Cold press paper is bumpy. Hot press paper is smooth. The bumps make some dry brushing techniques like creating sparkles on water easier, while smooth paper makes straight/smooth-line edges much easier. Rough paper is super-bumpy. Use your personal preference. If you don't know, get cold press.
The less you spend on paper, the harder it will be to get expected watercolor effects, particularly paint-flow across the page into an already damp area, and sometimes the effects will even be impossible to do.
My note on super-cheap watercolor paper for kids (like Walmart brand): It might be good for tearing off a corner and chewing on it as a replacement for bubblegum (if you don't mind that it's probably toxic), but it is not good for watercolor.
You do not need the same colors or paints that are listed or shown here.
Paints have different binders and composition which means they will mix and flow across the paper differently from brand to brand and even within colors within a brand. If you already own watercolors, use those until you decide if they are limiting your watercolor growth and learning.
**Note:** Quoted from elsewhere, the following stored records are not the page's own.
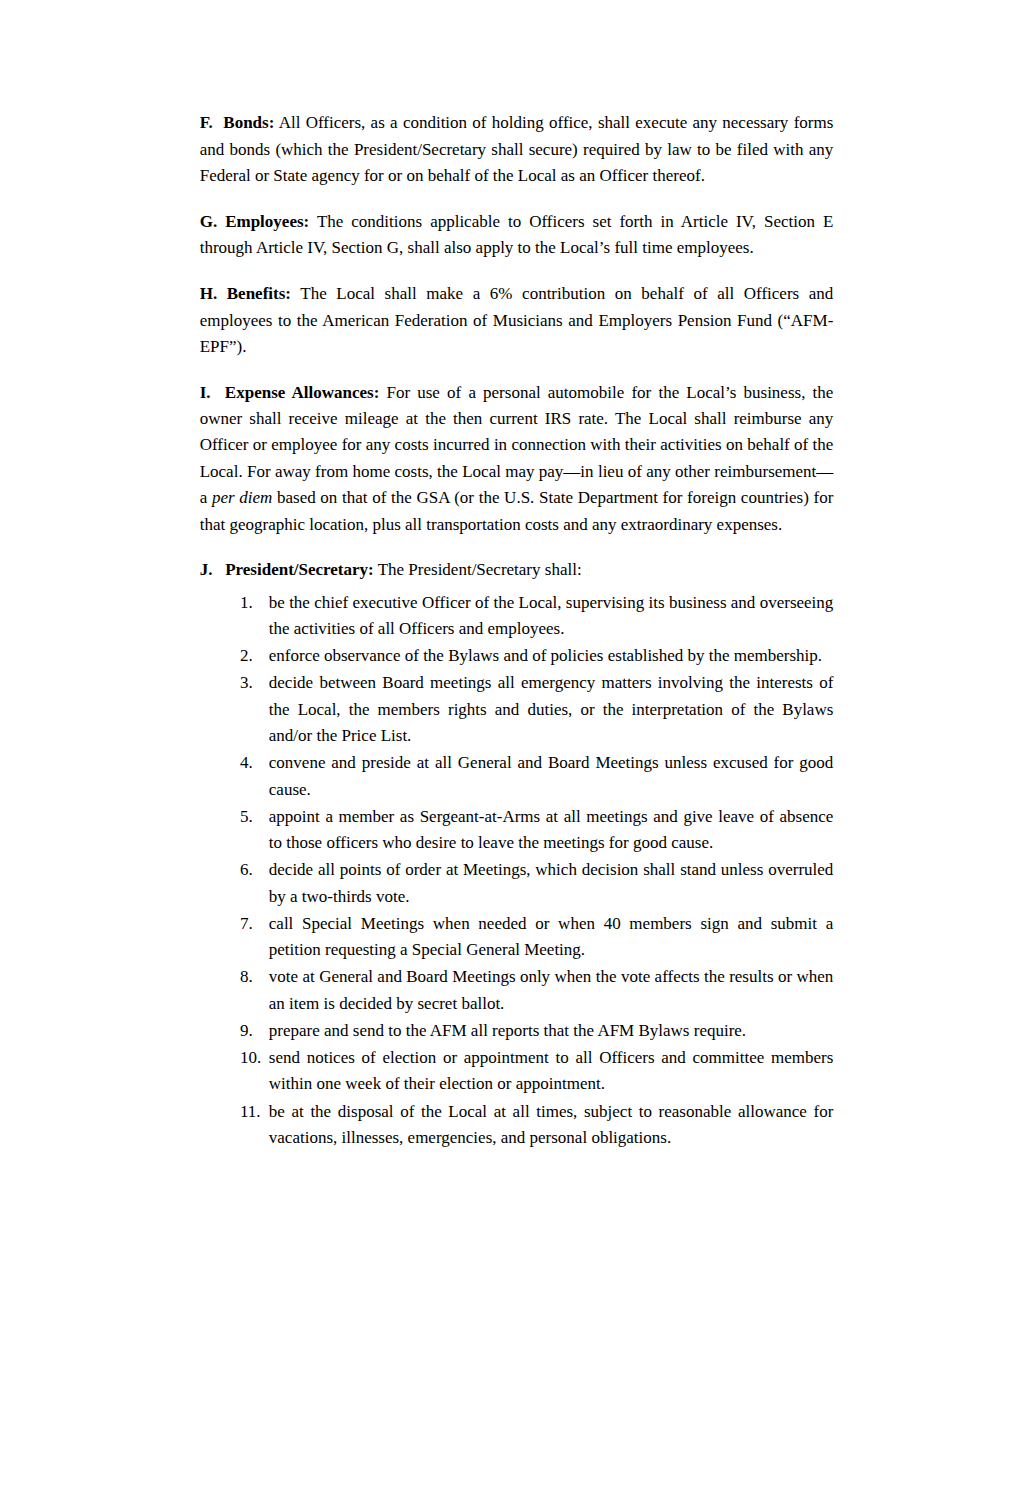F. Bonds: All Officers, as a condition of holding office, shall execute any necessary forms and bonds (which the President/Secretary shall secure) required by law to be filed with any Federal or State agency for or on behalf of the Local as an Officer thereof.
G. Employees: The conditions applicable to Officers set forth in Article IV, Section E through Article IV, Section G, shall also apply to the Local’s full time employees.
H. Benefits: The Local shall make a 6% contribution on behalf of all Officers and employees to the American Federation of Musicians and Employers Pension Fund (“AFM-EPF”).
I. Expense Allowances: For use of a personal automobile for the Local’s business, the owner shall receive mileage at the then current IRS rate. The Local shall reimburse any Officer or employee for any costs incurred in connection with their activities on behalf of the Local. For away from home costs, the Local may pay—in lieu of any other reimbursement—a per diem based on that of the GSA (or the U.S. State Department for foreign countries) for that geographic location, plus all transportation costs and any extraordinary expenses.
J. President/Secretary: The President/Secretary shall:
1. be the chief executive Officer of the Local, supervising its business and overseeing the activities of all Officers and employees.
2. enforce observance of the Bylaws and of policies established by the membership.
3. decide between Board meetings all emergency matters involving the interests of the Local, the members rights and duties, or the interpretation of the Bylaws and/or the Price List.
4. convene and preside at all General and Board Meetings unless excused for good cause.
5. appoint a member as Sergeant-at-Arms at all meetings and give leave of absence to those officers who desire to leave the meetings for good cause.
6. decide all points of order at Meetings, which decision shall stand unless overruled by a two-thirds vote.
7. call Special Meetings when needed or when 40 members sign and submit a petition requesting a Special General Meeting.
8. vote at General and Board Meetings only when the vote affects the results or when an item is decided by secret ballot.
9. prepare and send to the AFM all reports that the AFM Bylaws require.
10. send notices of election or appointment to all Officers and committee members within one week of their election or appointment.
11. be at the disposal of the Local at all times, subject to reasonable allowance for vacations, illnesses, emergencies, and personal obligations.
If your paints are professional tube paints (regardless of brand), it will be easier to prepare differing consistencies. No matter which paints you have (the ones listed here, or your own colors), you will still need to play with them to see how much water you need for different effects and how they flow across the paper. There's no shortcut to experience knowledge, no matter how Neo in the movie The Matrix got his.
If you already have brushes, use them until you decide they are limiting your watercolor growth and learning. You need a sharp-point one (details), a round-point one (general mixing/painting), and a large one (wetting large areas and doing backgrounds).